WHAT TO PRODUCE.
Copy out the part that opens with the line containing "To the nearest" and closes with the line containing "Which series has", switching each "largest" to "greatest" and changing nothing else. Leave the pictures out of your copy.

RECORD EXCERPTS.
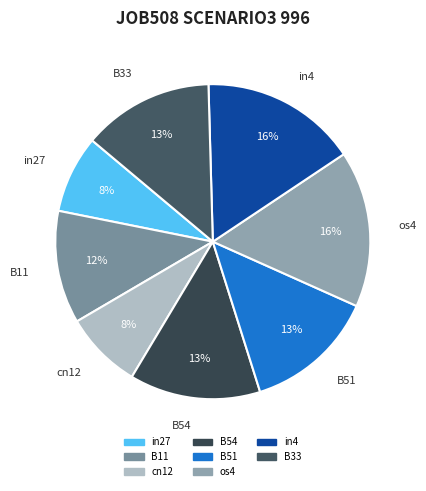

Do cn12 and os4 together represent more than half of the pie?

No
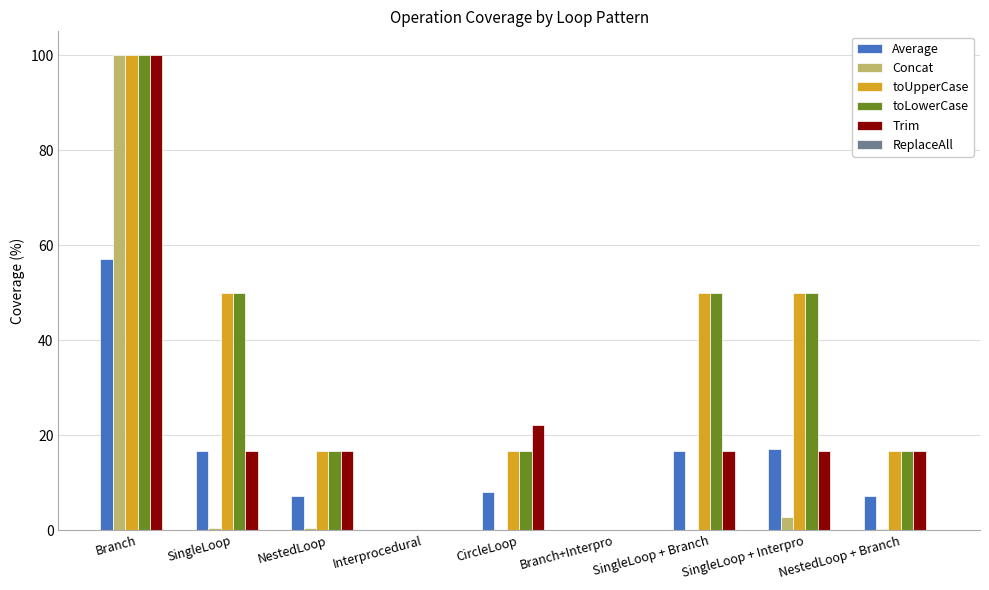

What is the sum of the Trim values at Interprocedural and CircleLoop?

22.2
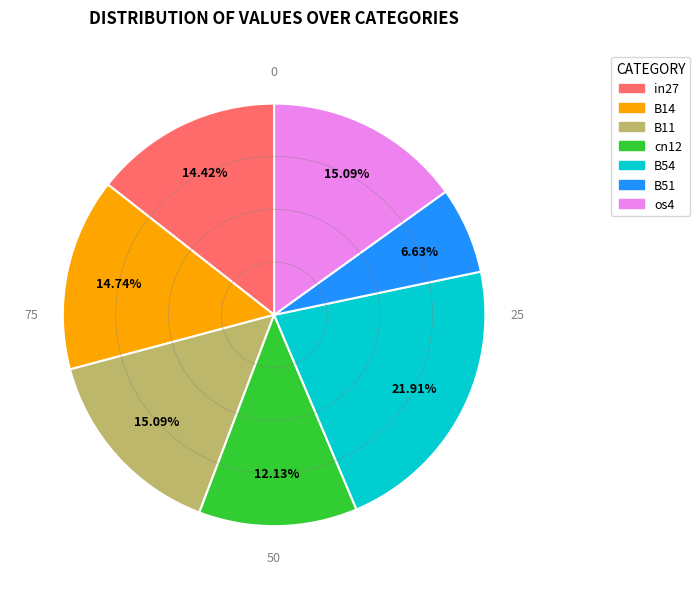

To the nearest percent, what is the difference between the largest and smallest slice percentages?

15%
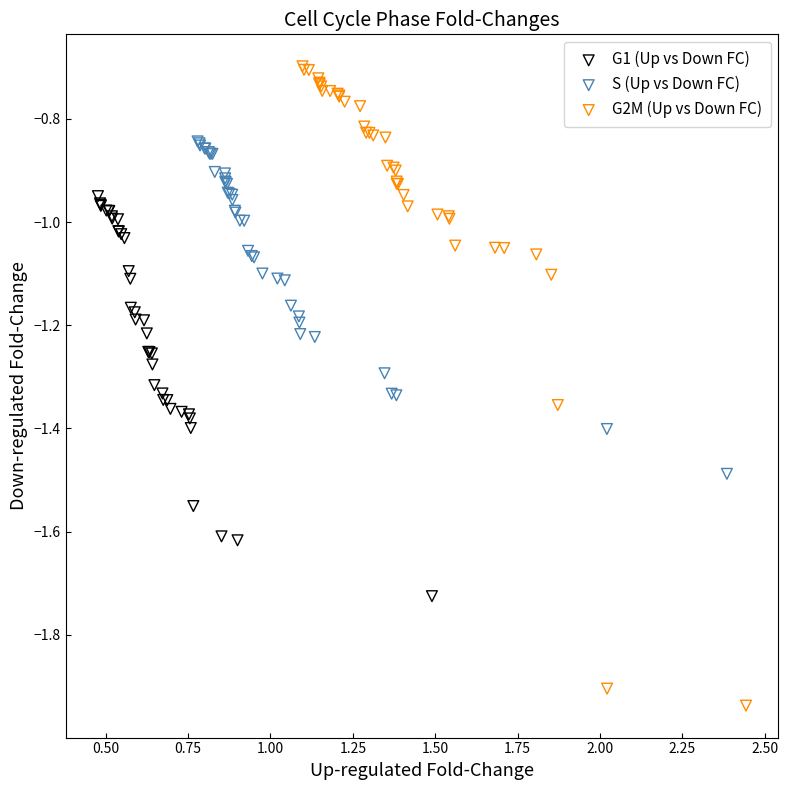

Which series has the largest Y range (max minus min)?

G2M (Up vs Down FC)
* * *
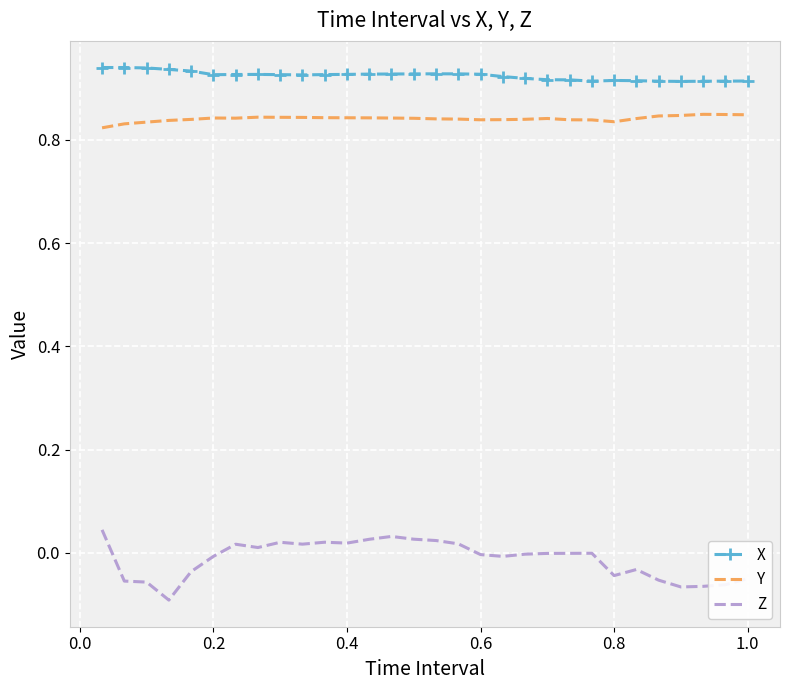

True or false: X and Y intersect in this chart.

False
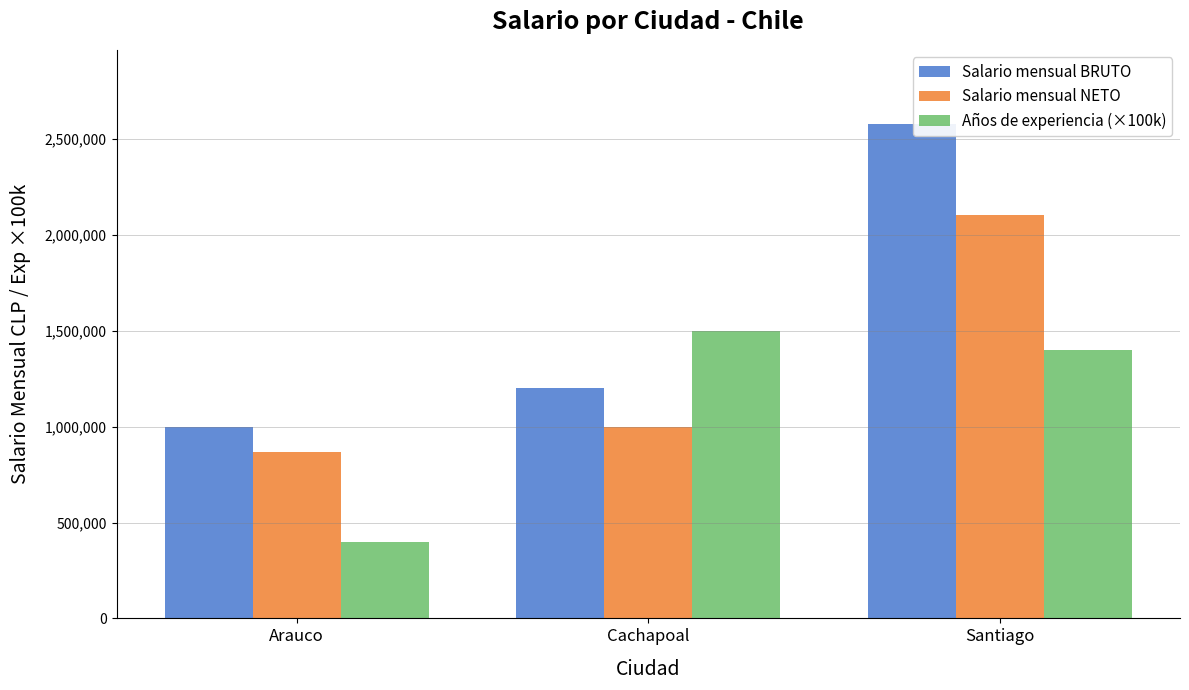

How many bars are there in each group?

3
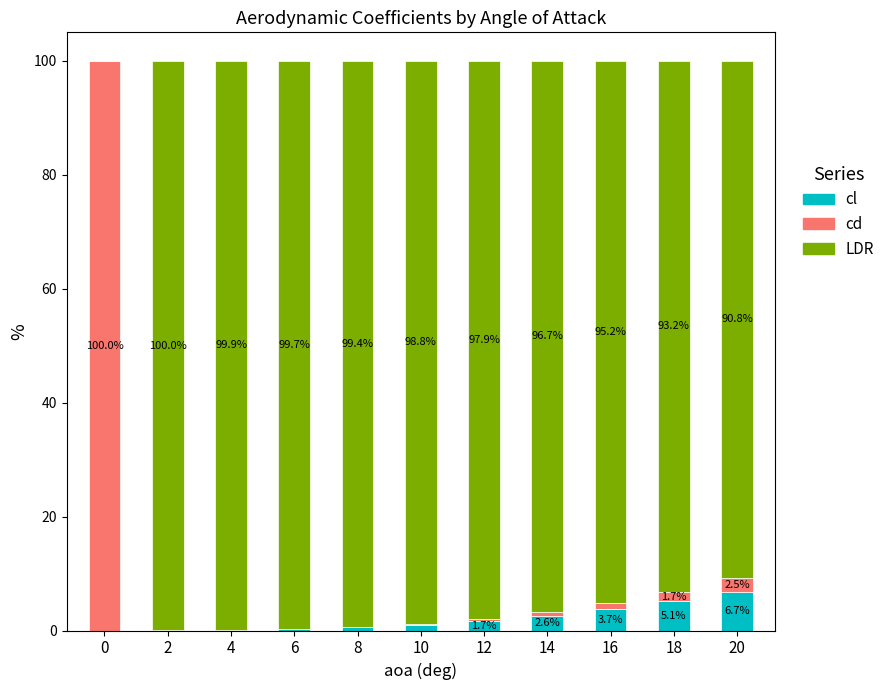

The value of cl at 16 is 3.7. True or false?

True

ANSWER FOR THE TASK.
To the nearest percent, what is the difference between the greatest and smallest slice percentages?

15%

Which series has the greatest Y range (max minus min)?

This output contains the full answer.